▸ Exercises
- a) Copy the passage from the LINQ query text, beginning at "Notice how the" and ending at "query in LINQ.".
- b) From the rows, repeat word for word every line starting at the one containing "506, 1122, 535]" and ending at the one containing "list di aver", with both of those lines included and nothing else.

── Extracted text ──

Querying Across Associations

LINQ supports queries that take advantage of associations defined in the model. Here is how you could write a query that returns all Products where the Supplier is located in London:

var query = from p in context.Products
            where p.Supplier.City == "London"
            select p;

Notice how the Supplier navigation property of the Product entity allows you to filter based on the City property of the Supplier entity. This query could be rewritten to more closely resemble a traditional SQL query, as follows:

var query = from p in context.Products
            from s in context.Suppliers
            where p.SupplierID == s.SupplierID
              && s.City == "London"
            select p;

Although the first version of the query might look strange to someone used to working with SQL statements, it is simply a more elegant and concise way of expressing a join query in LINQ.

Modifying and Saving Entities

To create new and modify existing rows in a database table with the Entity Framework, you need to manipulate the entity instances. In the example that follows, the code retrieves a specific Product instance, updates its UnitsInStock property value, and then submits changes to the database by calling the SaveChanges method of the ObjectContext:

using (NorthwindEntities context = new NorthwindEntities())

───
── Material to process ──

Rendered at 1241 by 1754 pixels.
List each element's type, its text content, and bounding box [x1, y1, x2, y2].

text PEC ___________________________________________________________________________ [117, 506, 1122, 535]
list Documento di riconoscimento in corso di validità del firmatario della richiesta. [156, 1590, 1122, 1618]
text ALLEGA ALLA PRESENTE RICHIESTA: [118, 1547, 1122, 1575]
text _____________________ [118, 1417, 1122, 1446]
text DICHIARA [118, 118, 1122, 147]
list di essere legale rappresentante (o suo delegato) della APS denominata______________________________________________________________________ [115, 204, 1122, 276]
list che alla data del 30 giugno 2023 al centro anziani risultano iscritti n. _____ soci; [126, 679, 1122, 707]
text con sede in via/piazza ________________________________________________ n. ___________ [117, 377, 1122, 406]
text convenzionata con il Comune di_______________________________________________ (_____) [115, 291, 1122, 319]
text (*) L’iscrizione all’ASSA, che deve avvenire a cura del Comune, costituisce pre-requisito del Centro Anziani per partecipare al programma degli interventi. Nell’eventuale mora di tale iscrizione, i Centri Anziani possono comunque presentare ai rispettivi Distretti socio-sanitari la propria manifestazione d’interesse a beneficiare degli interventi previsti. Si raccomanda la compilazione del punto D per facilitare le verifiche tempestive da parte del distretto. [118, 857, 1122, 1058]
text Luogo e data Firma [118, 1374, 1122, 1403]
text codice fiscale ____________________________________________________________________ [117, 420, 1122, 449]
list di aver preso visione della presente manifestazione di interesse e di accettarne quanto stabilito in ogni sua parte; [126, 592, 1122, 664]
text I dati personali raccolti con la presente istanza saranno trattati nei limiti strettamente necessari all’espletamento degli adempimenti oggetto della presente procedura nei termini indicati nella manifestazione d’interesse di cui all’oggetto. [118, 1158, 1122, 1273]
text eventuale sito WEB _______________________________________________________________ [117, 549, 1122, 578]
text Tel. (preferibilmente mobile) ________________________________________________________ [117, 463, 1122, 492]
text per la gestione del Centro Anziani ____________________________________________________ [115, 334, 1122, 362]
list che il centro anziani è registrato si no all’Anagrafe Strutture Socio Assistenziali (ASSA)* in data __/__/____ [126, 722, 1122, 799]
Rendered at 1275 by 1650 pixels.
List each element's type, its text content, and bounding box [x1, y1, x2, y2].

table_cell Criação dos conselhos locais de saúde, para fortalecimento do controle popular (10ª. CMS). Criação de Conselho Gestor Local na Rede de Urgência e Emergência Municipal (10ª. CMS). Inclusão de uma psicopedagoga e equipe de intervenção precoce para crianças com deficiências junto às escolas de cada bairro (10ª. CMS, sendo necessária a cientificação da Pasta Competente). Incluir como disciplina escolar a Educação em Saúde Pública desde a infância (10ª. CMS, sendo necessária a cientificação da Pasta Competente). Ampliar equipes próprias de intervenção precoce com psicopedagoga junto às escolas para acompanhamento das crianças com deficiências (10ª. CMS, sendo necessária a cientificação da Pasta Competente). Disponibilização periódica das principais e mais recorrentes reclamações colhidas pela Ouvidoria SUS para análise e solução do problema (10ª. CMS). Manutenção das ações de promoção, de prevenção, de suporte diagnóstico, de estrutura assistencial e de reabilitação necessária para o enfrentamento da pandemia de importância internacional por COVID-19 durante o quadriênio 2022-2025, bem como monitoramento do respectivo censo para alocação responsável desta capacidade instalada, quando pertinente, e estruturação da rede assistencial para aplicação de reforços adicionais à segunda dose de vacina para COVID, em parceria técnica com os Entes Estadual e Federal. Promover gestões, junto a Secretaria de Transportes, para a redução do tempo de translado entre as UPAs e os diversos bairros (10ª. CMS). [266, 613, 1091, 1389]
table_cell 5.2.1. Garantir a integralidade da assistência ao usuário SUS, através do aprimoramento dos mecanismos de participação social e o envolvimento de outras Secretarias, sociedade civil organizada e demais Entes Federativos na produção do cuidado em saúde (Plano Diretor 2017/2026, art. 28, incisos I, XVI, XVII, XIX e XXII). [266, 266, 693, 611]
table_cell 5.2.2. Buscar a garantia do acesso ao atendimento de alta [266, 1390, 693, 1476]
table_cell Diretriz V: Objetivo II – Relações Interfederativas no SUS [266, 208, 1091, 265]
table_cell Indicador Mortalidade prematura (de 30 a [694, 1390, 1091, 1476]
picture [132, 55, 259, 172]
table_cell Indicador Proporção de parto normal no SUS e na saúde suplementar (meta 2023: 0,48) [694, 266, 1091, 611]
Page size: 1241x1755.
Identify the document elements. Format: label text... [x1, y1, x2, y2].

───

▸ Exercise answers
- a)
Notice how the Supplier navigation property of the Product entity allows you to filter based on the City property of the Supplier entity. This query could be rewritten to more closely resemble a traditional SQL query, as follows:

var query = from p in context.Products
            from s in context.Suppliers
            where p.SupplierID == s.SupplierID
              && s.City == "London"
            select p;

Although the first version of the query might look strange to someone used to working with SQL statements, it is simply a more elegant and concise way of expressing a join query in LINQ.

- b)
text PEC ___________________________________________________________________________ [117, 506, 1122, 535]
list Documento di riconoscimento in corso di validità del firmatario della richiesta. [156, 1590, 1122, 1618]
text ALLEGA ALLA PRESENTE RICHIESTA: [118, 1547, 1122, 1575]
text _____________________ [118, 1417, 1122, 1446]
text DICHIARA [118, 118, 1122, 147]
list di essere legale rappresentante (o suo delegato) della APS denominata______________________________________________________________________ [115, 204, 1122, 276]
list che alla data del 30 giugno 2023 al centro anziani risultano iscritti n. _____ soci; [126, 679, 1122, 707]
text con sede in via/piazza ________________________________________________ n. ___________ [117, 377, 1122, 406]
text convenzionata con il Comune di_______________________________________________ (_____) [115, 291, 1122, 319]
text (*) L’iscrizione all’ASSA, che deve avvenire a cura del Comune, costituisce pre-requisito del Centro Anziani per partecipare al programma degli interventi. Nell’eventuale mora di tale iscrizione, i Centri Anziani possono comunque presentare ai rispettivi Distretti socio-sanitari la propria manifestazione d’interesse a beneficiare degli interventi previsti. Si raccomanda la compilazione del punto D per facilitare le verifiche tempestive da parte del distretto. [118, 857, 1122, 1058]
text Luogo e data Firma [118, 1374, 1122, 1403]
text codice fiscale ____________________________________________________________________ [117, 420, 1122, 449]
list di aver preso visione della presente manifestazione di interesse e di accettarne quanto stabilito in ogni sua parte; [126, 592, 1122, 664]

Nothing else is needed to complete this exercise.